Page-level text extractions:

>>>

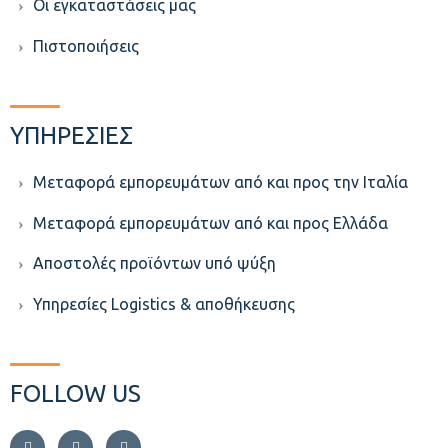
Οι εγκαταστάσεις μας
Πιστοποιήσεις
ΥΠΗΡΕΣΙΕΣ
Μεταφορά εμπορευμάτων από και προς την Ιταλία
Μεταφορά εμπορευμάτων από και προς Ελλάδα
Aποστολές προϊόντων υπό ψύξη
Υπηρεσίες Logistics & αποθήκευσης
FOLLOW US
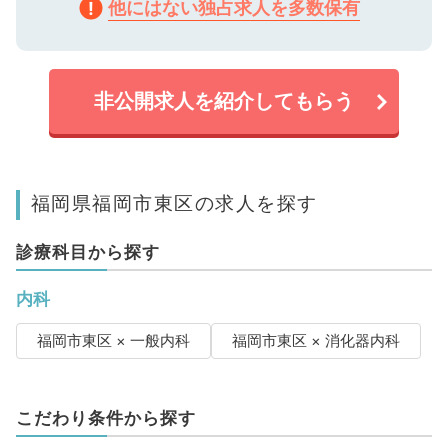
他にはない独占求人を多数保有
非公開求人を紹介してもらう
福岡県福岡市東区の求人を探す
診療科目から探す
内科
福岡市東区 × 一般内科
福岡市東区 × 消化器内科
こだわり条件から探す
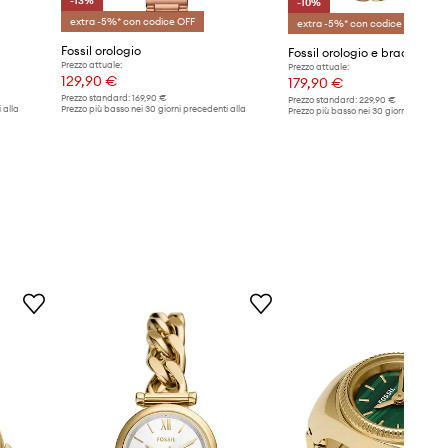
-13%
-10%
extra -5%* con codice OFF
extra -5%* con codice OFF
Fossil orologio
Fossil orologio e bracciale
Prezzo attuale:
Prezzo attuale:
129,90 €
179,90 €
Prezzo standard:
169,90 €
Prezzo standard:
229,90 €
 alla
Prezzo più basso nei 30 giorni precedenti alla
Prezzo più basso nei 30 giorni preceden
promozione:
149,90 €
promozione:
199,90 €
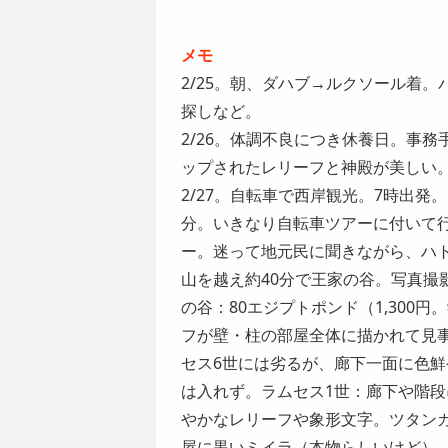
メモ
2/25。朝、ダハブ→ルクソール着
探しなど。
2/26。体調不良につき休養日。事
ップされたレリーフと神殿が美しい
2/27。自転車で西岸観光。7時出発
分。いきなり自転車ツアーに付いて
ー。迷って地元民に聞きながら、ハ
山を越え約40分で王家の谷。写真撮
の谷：80エジプトポンド（1,300
フが壁・柱の部屋全体に描かれて見
セス6世には劣るが、廊下一面に色
は入れず。ラムセス1世：廊下や階
やかなレリーフや象形文字。ツタンカー
屋に黒いミイラ（本物らしいけど）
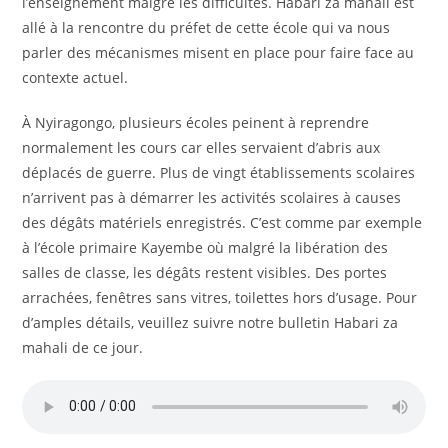
l’enseignement malgré les difficultés. Habari za mahali est
allé à la rencontre du préfet de cette école qui va nous
parler des mécanismes misent en place pour faire face au
contexte actuel.
À Nyiragongo, plusieurs écoles peinent à reprendre
normalement les cours car elles servaient d’abris aux
déplacés de guerre. Plus de vingt établissements scolaires
n’arrivent pas à démarrer les activités scolaires à causes
des dégâts matériels enregistrés. C’est comme par exemple
à l’école primaire Kayembe où malgré la libération des
salles de classe, les dégâts restent visibles. Des portes
arrachées, fenêtres sans vitres, toilettes hors d’usage. Pour
d’amples détails, veuillez suivre notre bulletin Habari za
mahali de ce jour.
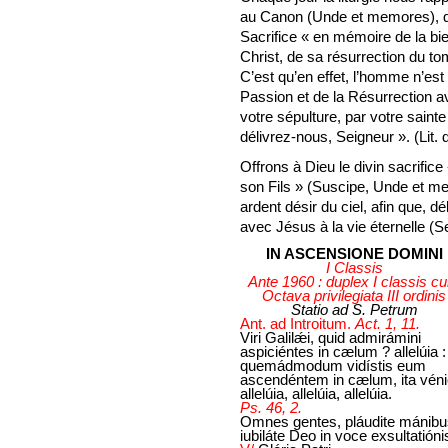
au Canon (Unde et memores), qu’e
Sacrifice « en mémoire de la 
Christ, de sa résurrection du t
C’est qu’en effet, l’homme n’es
Passion et de la Résurrection av
votre sépulture, par votre saint
délivrez-nous, Seigneur ». (Lit. 
Offrons à Dieu le divin sacrific
son Fils » (Suscipe, Unde et m
ardent désir du ciel, afin que, 
avec Jésus à la vie éternelle (Se
IN ASCENSIONE DOMINI
I Classis
Ante 1960 : duplex I classis c
Octava privilegiata III ordinis
Statio ad S. Petrum
Ant. ad Introitum.
Act. 1, 11.
Viri Galilǽi, quid admirámini
aspiciéntes in cælum ? allelúia :
quemádmodum vidístis eum
ascendéntem in cælum, ita véni
allelúia, allelúia, allelúia.
Ps. 46, 2.
Omnes gentes, pláudite mánibu
iubiláte Deo in voce exsultatióni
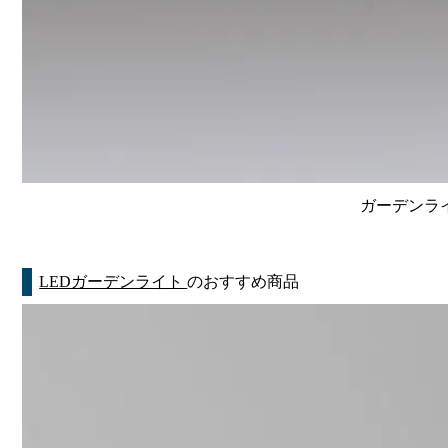
ガーデンライ
LEDガーデンライト
のおすすめ商品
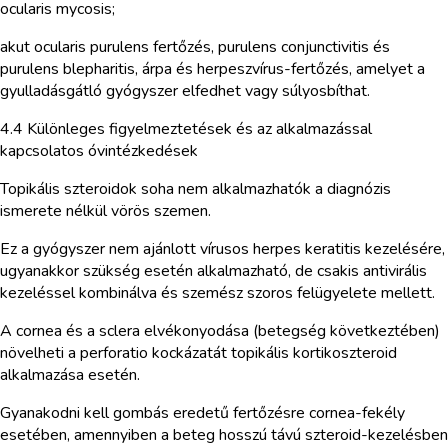
ocularis mycosis;
akut ocularis purulens fertőzés, purulens conjunctivitis és
purulens blepharitis, árpa és herpeszvírus-fertőzés, amelyet a
gyulladásgátló gyógyszer elfedhet vagy súlyosbíthat.
4.4 Különleges figyelmeztetések és az alkalmazással
kapcsolatos óvintézkedések
Topikális szteroidok soha nem alkalmazhatók a diagnózis
ismerete nélkül vörös szemen.
Ez a gyógyszer nem ajánlott vírusos herpes keratitis kezelésére,
ugyanakkor szükség esetén alkalmazható, de csakis antivirális
kezeléssel kombinálva és szemész szoros felügyelete mellett.
A cornea és a sclera elvékonyodása (betegség következtében)
növelheti a perforatio kockázatát topikális kortikoszteroid
alkalmazása esetén.
Gyanakodni kell gombás eredetű fertőzésre cornea-fekély
esetében, amennyiben a beteg hosszú távú szteroid-kezelésben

<<<

> [WHAT YOU SHOULD DO]: Report every line of the records that contains the word "Unde".

> [EXERCISE SOLUTION]:
au Canon (Unde et memores), qu’e
son Fils » (Suscipe, Unde et m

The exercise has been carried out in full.